Однако само появление наполеоновских мотивов в образе героя восходит к стихотворению 1830 года. И к совету: царствовать сердцем — оно убережет от тирании. Эти слова странным образом перекликаются с собственным мнением Николая I о Екатерине II: «Моя бабка была умнее всех этих краснобаев (французских философов-просветителей. — О. Е.) в тех случаях, когда она слушалась своего сердца и здравого смысла».

В «Пиковой даме» нет неба, оно всегда окутано метелью: в такой ситуации «другу неба» действовать тяжело, если не невозможно — у него нет прямого покровительства свыше. «Сердце Царево — в руце Божьей». На страницах повести показан мир, где Бог закрыт от персонажей завесой снега, поэтому невозможно и милосердие. Ни к «падшим», которые «собирались часто», ни к самому герою — «Мера за меру».

«Вид завоевателя»

Вернемся к латинскому варианту имени героя с одной «н» на конце. Оно означает «родной, братский», даже «брат». Здесь уместно вспомнить слова Николая Васильевича Гоголя о разговорах с Пушкиным «в последнее время своей жизни»: «Как умно определял Пушкин значение полномощного (самодержавного, не ограниченного. — О. Е.) монарха… „Зачем нужно, — говорил он, — чтобы один из нас стал выше всех и даже выше самого закона? Затем, что закон дерево; в законе слышит человек что-то жесткое, небратское. С одним буквальным исполнением закона тоже недалеко уйдешь; нарушить же и не исполнить его; для этого-то и нужна высшая милость, умягчающая закон, которая может явиться людям только в одной полномощной власти. Государство без полномощного монарха: автомат… то же, что оркестр без капельмейстера“»[335].

Если закон — «не братский», то государь, дарующий милость, рассматривается как «братский», смягчающий сухую букву государственного акта. Так было с самим Пушкиным и после ссылки в Михайловское, и после расследования по «Гавриилиаде», когда одного письма царю с честным признанием оказалось достаточно, чтобы дело стало «совершенно известно и закрыто» высочайшим лицом.

В рассуждении Пушкина, которое записал Гоголь, тоже слышатся слова Бенкендорфа. В 1836 году он в отчете императору писал о Комиссии прошений, которая должна была рассматривать обращения осужденных о помиловании: «…Кто может разрешить подобную просьбу, кроме сердца Государева? Но Комиссия объявляет от себя просителю, что просьба его удовлетворена быть не может, так как он понес наказание по судебному приговору; как будто бы просьба его обращена была к лицу Комиссии. Он просил своего Государя и спокойно с безропотностью принял бы его решение, какое бы оно ни было, но негодует, и по праву, что просьба его не доведена до Высочайшего сведения… Статс-секретарь у принятия прошений получил прозвание статс-секретаря при отказах»[336].

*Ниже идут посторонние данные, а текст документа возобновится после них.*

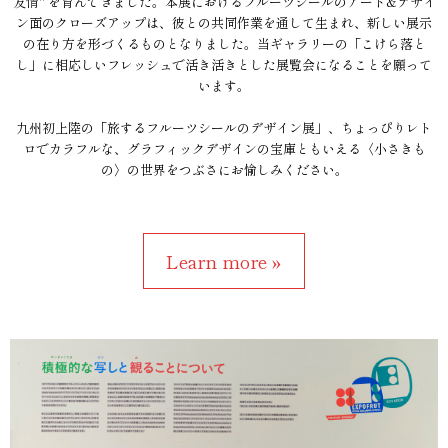
友情" を育んできました。本展におけるフルーツシールのアート&デザイ
ン面のクローズアップは、彼との共同作業を通して生まれ、新しい展示
の在り方を形づくるものとなりました。当ギャラリーの「こけら落と
し」に相応しいフレッシュで活き活きとした展覧会になることを願って
います。
九州初上陸の「旅するフルーツシールのデザイン展」、ちょっぴりレト
ロでカラフルな、グラフィックデザインの宝庫ともいえる〈小さきも
の〉の世界をつぶさにお愉しみください。
Learn more »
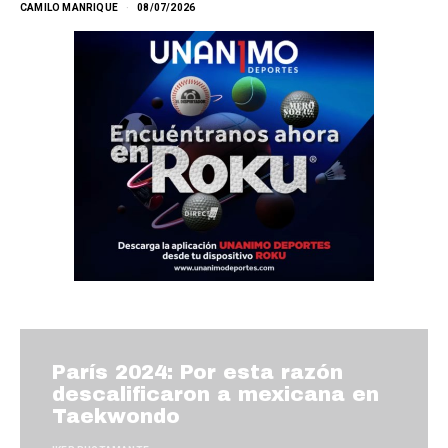
CAMILO MANRIQUE
08/07/2026
París 2024: Por esta razón
descalificaron a mexicana en
Taekwondo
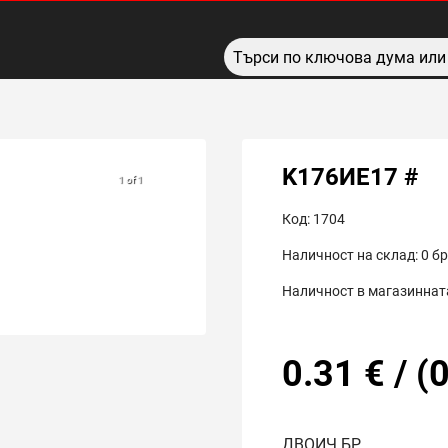
K176ИЕ17 #
1 of 1
Код:
1704
Наличност на склад:
0
бр
Наличност в магазинната
0.31
€
/
(
0
ДВОИЧ.БР.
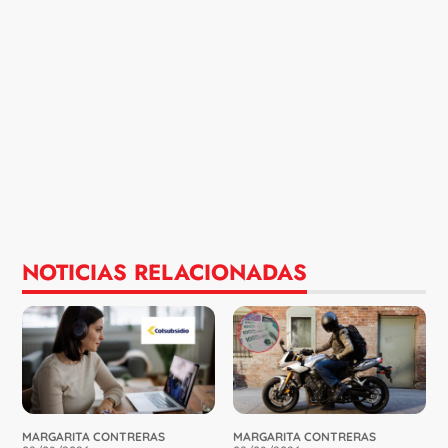
NOTICIAS RELACIONADAS
MARGARITA CONTRERAS
MARGARITA CONTRERAS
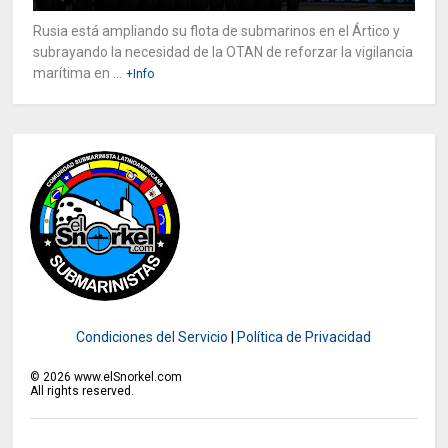
Rusia está ampliando su flota de submarinos en el Ártico y
subrayando la necesidad de la OTAN de reforzar la vigilancia
marítima en ...
+Info
Condiciones del Servicio
|
Política de Privacidad
©
2026
www.elSnorkel.com
All rights reserved.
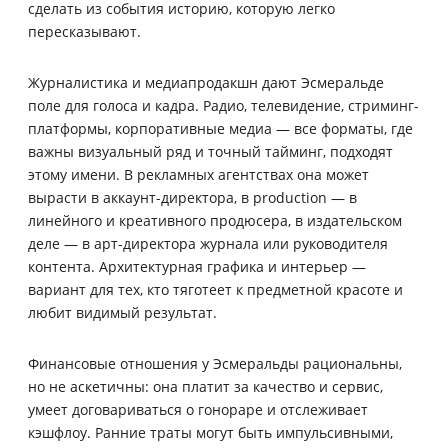
сделать из события историю, которую легко
пересказывают.
Журналистика и медиапродакшн дают Эсмеральде
поле для голоса и кадра. Радио, телевидение, стриминг-
платформы, корпоративные медиа — все форматы, где
важны визуальный ряд и точный тайминг, подходят
этому имени. В рекламных агентствах она может
вырасти в аккаунт-директора, в production — в
линейного и креативного продюсера, в издательском
деле — в арт-директора журнала или руководителя
контента. Архитектурная графика и интерьер —
вариант для тех, кто тяготеет к предметной красоте и
любит видимый результат.
Финансовые отношения у Эсмеральды рациональны,
но не аскетичны: она платит за качество и сервис,
умеет договариваться о гонораре и отслеживает
кэшфлоу. Ранние траты могут быть импульсивными,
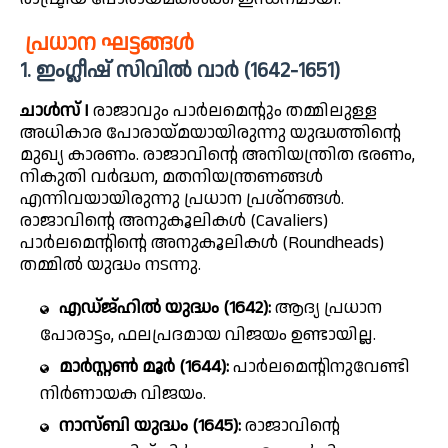
പ്രധാന ഘട്ടങ്ങൾ
1. ഇംഗ്ലീഷ് സിവിൽ വാർ (1642-1651)
ചാൾസ് I
രാജാവും പാർലമെന്റും തമ്മിലുള്ള
അധികാര പോരായ്മയായിരുന്നു യുദ്ധത്തിന്റെ
മുഖ്യ കാരണം. രാജാവിന്റെ അനിയന്ത്രിത ഭരണം,
നികുതി വർദ്ധന, മതനിയന്ത്രണങ്ങൾ
എന്നിവയായിരുന്നു പ്രധാന പ്രശ്നങ്ങൾ.
രാജാവിന്റെ അനുകൂലികൾ (Cavaliers)
പാർലമെന്റിന്റെ അനുകൂലികൾ (Roundheads)
തമ്മിൽ യുദ്ധം നടന്നു.
എഡ്ജ്‌ഹിൽ യുദ്ധം (1642):
ആദ്യ പ്രധാന
പോരാട്ടം, ഫലപ്രദമായ വിജയം ഉണ്ടായില്ല.
മാർസ്റ്റൺ മൂർ (1644):
പാർലമെന്റിനുവേണ്ടി
നിർണായക വിജയം.
നാസ്ബി യുദ്ധം (1645):
രാജാവിന്റെ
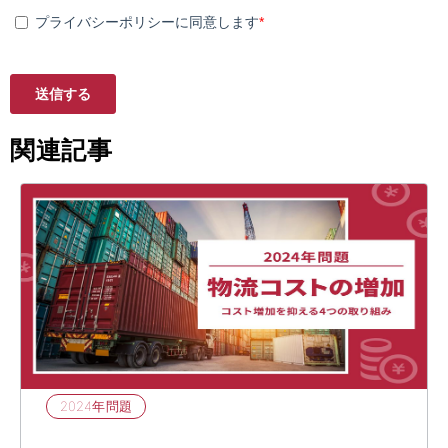
関連記事
2024年問題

Царская милость в обоих случаях рассматривалась как божественный принцип. Однако в отношении мятежников — «моих друзей 14-го декабря», как называл их император, — полного прощения не было, хотя их участь постоянно смягчали. Иным сокращали срок. Иных переводили с каторги на поселения. И дальше — на Кавказ в действующую армию, что для провинившихся офицеров, разжалованных в солдаты, естественно — искусственны как раз сетования по поводу «теплой Сибири». Иным разрешали, повоевав, выйти в отставку. Но помилования одним глотком, не разбираясь с конкретными лицами, — не было. И вряд ли могло произойти при учете обстоятельств случившегося.

Поэтому и в имени героя зазвучало нечто «не братское». Наиболее частую для России латинскую форму с одним «н» Пушкин отверг уже в черновике, где появилось немецкое, указывающее на иные стороны личности.

Hermann или Heriman — двусоставное имя древнегерманского происхождения. Корень Heri, Hari означает «войско», «военный», «воинственный». Mann — человек. Кроме того, «германн» в античном Риме — национальное прилагательное, обозначающее германцев как племя. У Германна отец был «русским немцем», и самого его Томский определяет как немца: «Германн — немец: он расчетлив, вот и все!» Этим «вот и все» автор как будто отрезает дальнейшие рассуждения, но сам же провоцирует их замечаниями: «скрытен и честолюбив», «сильные страсти и огненное воображение».

Германская, «тевтонская» внешность императора стала притчей во языцех, ее упоминал практически всякий, кто брался описывать Николая I. Де Кюстин, подчеркивая античную красоту, тем не менее пишет: «На лице его всегда замечаешь выражение суровой озабоченности… воинственное выражение, которое выдает в нем скорее немца, чем славянина»[337].